Is this bad? Is it evil? On a relative scale, not so much. To paraphrase Stockard Channing, there are worse things it could do. But what it does is enough to have finally given me pause after years of using their free services:
- The Chrome browser is near Internet Explorer 6.0 levels of dominating the browser market, with sites increasingly being tailored for and only tested with Chrome. This is not good for the web, web standards and basically everything a free, open web stands for.
- Gmail, Google search and other free services are tracking users across the web, feeding their surfing habits, random clicks and more to companies that use that information to target the users with ads and services. Most of this is done surreptitiously, without the user being aware.
- Chrome is easing restrictions on some kinds of ad-blocking, for obvious reasons
Basically, I’m not comfortable supporting this model anymore. I think it makes for an unhealthy web. So I’m making changes. Some are days, some are more difficult.
Let’s start with the easy ones:
- I haven’t used Chrome as my primary browser for quite awhile, having switched to Firefox long ago. If I need alternative browsers for whatever reason, I can use Edge (!), Vivaldi or Brave.
- I’ve switched from Google search to DuckDuckGo. Plus DuckDuckGo is way more fun to say. Are the searches less comprehensive? Maybe. I can’t say I’ve never not found what I was looking for yet.
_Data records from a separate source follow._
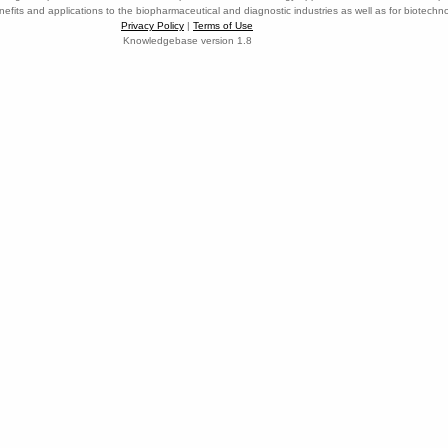
nefits and applications to the biopharmaceutical and diagnostic industries as well as for biotech
Privacy Policy
|
Terms of Use
Knowledgebase version 1.8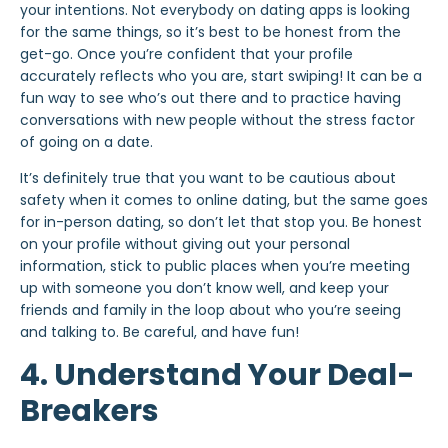
your intentions. Not everybody on dating apps is looking
for the same things, so it’s best to be honest from the
get-go. Once you’re confident that your profile
accurately reflects who you are, start swiping! It can be a
fun way to see who’s out there and to practice having
conversations with new people without the stress factor
of going on a date.
It’s definitely true that you want to be cautious about
safety when it comes to online dating, but the same goes
for in-person dating, so don’t let that stop you. Be honest
on your profile without giving out your personal
information, stick to public places when you’re meeting
up with someone you don’t know well, and keep your
friends and family in the loop about who you’re seeing
and talking to. Be careful, and have fun!
4. Understand Your Deal-
Breakers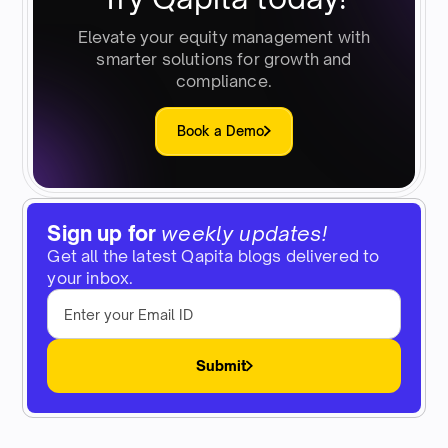
Elevate your equity management with
smarter solutions for growth and
compliance.
Book a Demo
Sign up for
weekly updates!
Get all the latest Qapita blogs delivered to
your inbox.
Submit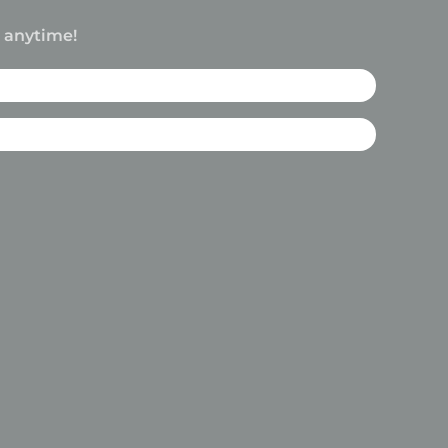
e anytime!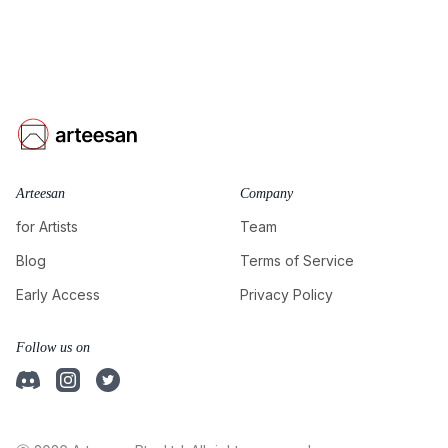
Arteesan
Company
for Artists
Team
Blog
Terms of Service
Early Access
Privacy Policy
Follow us on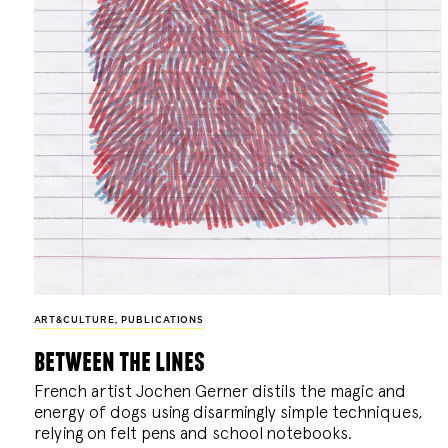
ART&CULTURE
,
PUBLICATIONS
between the lines
French artist Jochen Gerner distils the magic and
energy of dogs using disarmingly simple techniques,
relying on felt pens and school notebooks.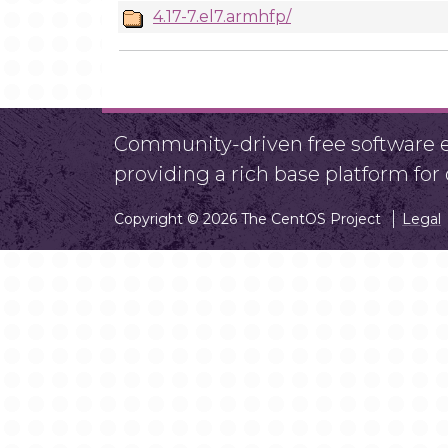
4.17-7.el7.armhfp/
Community-driven free software ef
providing a rich base platform fo
Copyright © 2026 The CentOS Project
Legal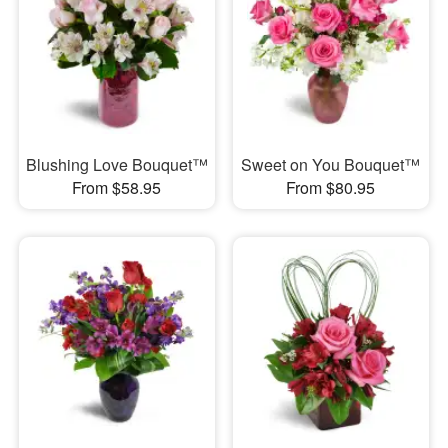
Blushing Love Bouquet™
Sweet on You Bouquet™
From $58.95
From $80.95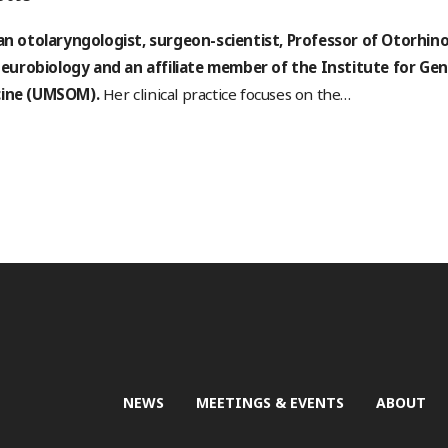
 an otolaryngologist, surgeon-scientist, Professor of Otorhi
urobiology and an affiliate member of the Institute for Gen
cine (UMSOM).
Her clinical practice focuses on the
…
NEWS
MEETINGS & EVENTS
ABOUT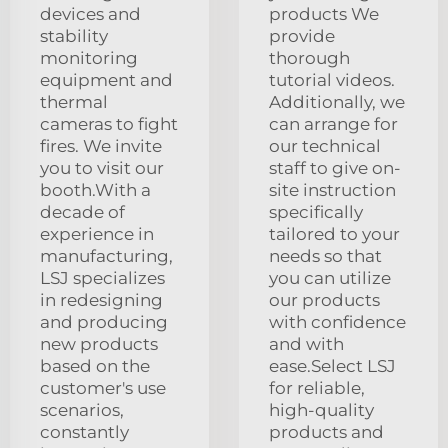
devices and
products We
stability
provide
monitoring
thorough
equipment and
tutorial videos.
thermal
Additionally, we
cameras to fight
can arrange for
fires. We invite
our technical
you to visit our
staff to give on-
booth.With a
site instruction
decade of
specifically
experience in
tailored to your
manufacturing,
needs so that
LSJ specializes
you can utilize
in redesigning
our products
and producing
with confidence
new products
and with
based on the
ease.Select LSJ
customer's use
for reliable,
scenarios,
high-quality
constantly
products and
In fact, the searches are more accurate because I no longer have Google trying to shape (or contort) the search results to better “fit” what I am allegedly looking for.
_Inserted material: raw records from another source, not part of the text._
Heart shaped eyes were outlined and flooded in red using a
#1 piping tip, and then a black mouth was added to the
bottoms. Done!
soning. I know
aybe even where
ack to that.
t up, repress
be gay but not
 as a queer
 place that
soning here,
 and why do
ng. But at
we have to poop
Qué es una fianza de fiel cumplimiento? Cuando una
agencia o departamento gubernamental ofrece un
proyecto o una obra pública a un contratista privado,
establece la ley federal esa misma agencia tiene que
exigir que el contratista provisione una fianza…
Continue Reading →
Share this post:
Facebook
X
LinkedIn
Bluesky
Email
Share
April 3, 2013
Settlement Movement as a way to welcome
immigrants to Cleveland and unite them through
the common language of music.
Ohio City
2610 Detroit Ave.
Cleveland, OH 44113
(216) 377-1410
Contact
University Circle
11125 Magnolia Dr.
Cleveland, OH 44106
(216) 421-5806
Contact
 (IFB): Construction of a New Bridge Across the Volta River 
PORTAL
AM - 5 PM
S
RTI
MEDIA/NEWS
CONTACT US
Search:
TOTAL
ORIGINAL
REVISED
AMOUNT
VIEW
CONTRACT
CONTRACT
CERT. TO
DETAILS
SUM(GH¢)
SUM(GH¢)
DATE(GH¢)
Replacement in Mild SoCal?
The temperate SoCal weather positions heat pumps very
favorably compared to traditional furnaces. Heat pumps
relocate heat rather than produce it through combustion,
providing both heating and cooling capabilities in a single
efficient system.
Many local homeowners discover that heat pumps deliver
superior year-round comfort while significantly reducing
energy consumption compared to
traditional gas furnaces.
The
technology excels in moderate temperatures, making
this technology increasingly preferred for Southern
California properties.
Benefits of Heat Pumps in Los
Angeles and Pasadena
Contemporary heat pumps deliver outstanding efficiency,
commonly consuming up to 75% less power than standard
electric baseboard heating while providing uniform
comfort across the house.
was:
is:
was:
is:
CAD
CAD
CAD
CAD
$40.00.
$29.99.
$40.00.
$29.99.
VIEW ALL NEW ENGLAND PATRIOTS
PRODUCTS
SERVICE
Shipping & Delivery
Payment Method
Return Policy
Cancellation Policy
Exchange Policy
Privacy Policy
- I no longer use Google Drive for cloud storage (I use OneDrive and iCloud Drive)
- I have long abandoned Google’s office apps, like Docs and Sheets
And now the harder stuff:
- Google Maps is still by far the best map site/software, though Google is doing its best to clog it up with services, suggestions and generally getting in the way of what should be simple directions on how to get from A to B. The alternatives are still not quite there. Apple Maps is improved, but it’s limited to Apple platforms (which, honestly, is kind of dumb—Apple should have a browser version, and I don’t mean one that requires Safari). Apple is also way behind on its equivalent to Street View. Then there’s Bing Maps. It’s okay, but it lacks in so many little and some major ways. I will keep using these and hope they improve, but it will be a meaning process. I don’t use maps much, anyway.
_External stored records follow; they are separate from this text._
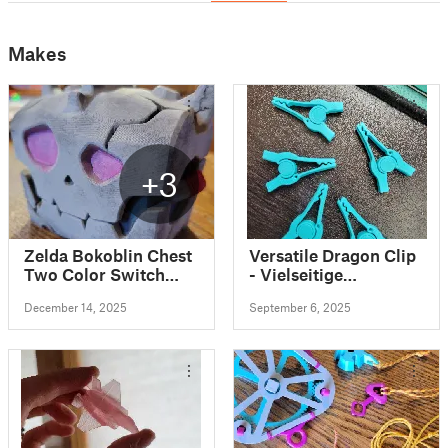
Makes
+3
Zelda Bokoblin Chest
Versatile Dragon Clip
Two Color Switch
- Vielseitige
Cartridge Holder
Drachenklammer
December 14, 2025
September 6, 2025
(alligator clips for
Airbrush) and
Filament Clip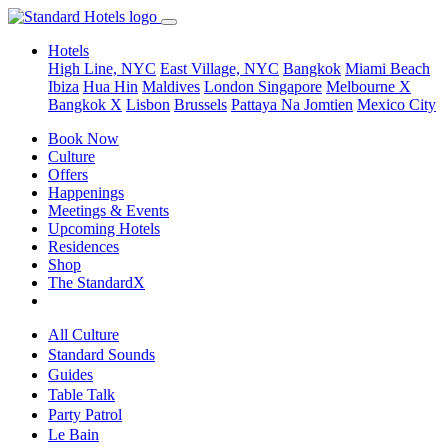
Hotels
High Line, NYC
East Village, NYC
Bangkok
Miami Beach
Ibiza
Hua Hin
Maldives
London
Singapore
Melbourne X
Bangkok X
Lisbon
Brussels
Pattaya Na Jomtien
Mexico City
Book Now
Culture
Offers
Happenings
Meetings & Events
Upcoming Hotels
Residences
Shop
The StandardX
All Culture
Standard Sounds
Guides
Table Talk
Party Patrol
Le Bain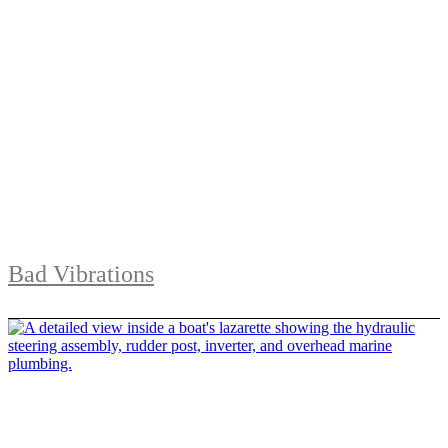
Bad Vibrations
- Gmail. This is the big one. I have had a Gmail account for a long time. I have thousands of messages and many subscriptions and services tied to my gmail address. I can direct new subs to an alternate email address—I have a more “serious” email address at outlook.com, for example, or I can use one from my own domain, @creolened.com, though that looks a little weird, really. This is a long term project, one I’ll probably tackle piecemeal. There is always the fear that whatever other service I switch to could disappear, while Gmail is one of the handful of Google services that seems relatively safe.
All said, I’m making these moves to help simplify my interactions on the web, to get less ads and less shaping, to find what I am looking for, without handing over information that really sin’t anyone else’s business. Excelsior, as they say.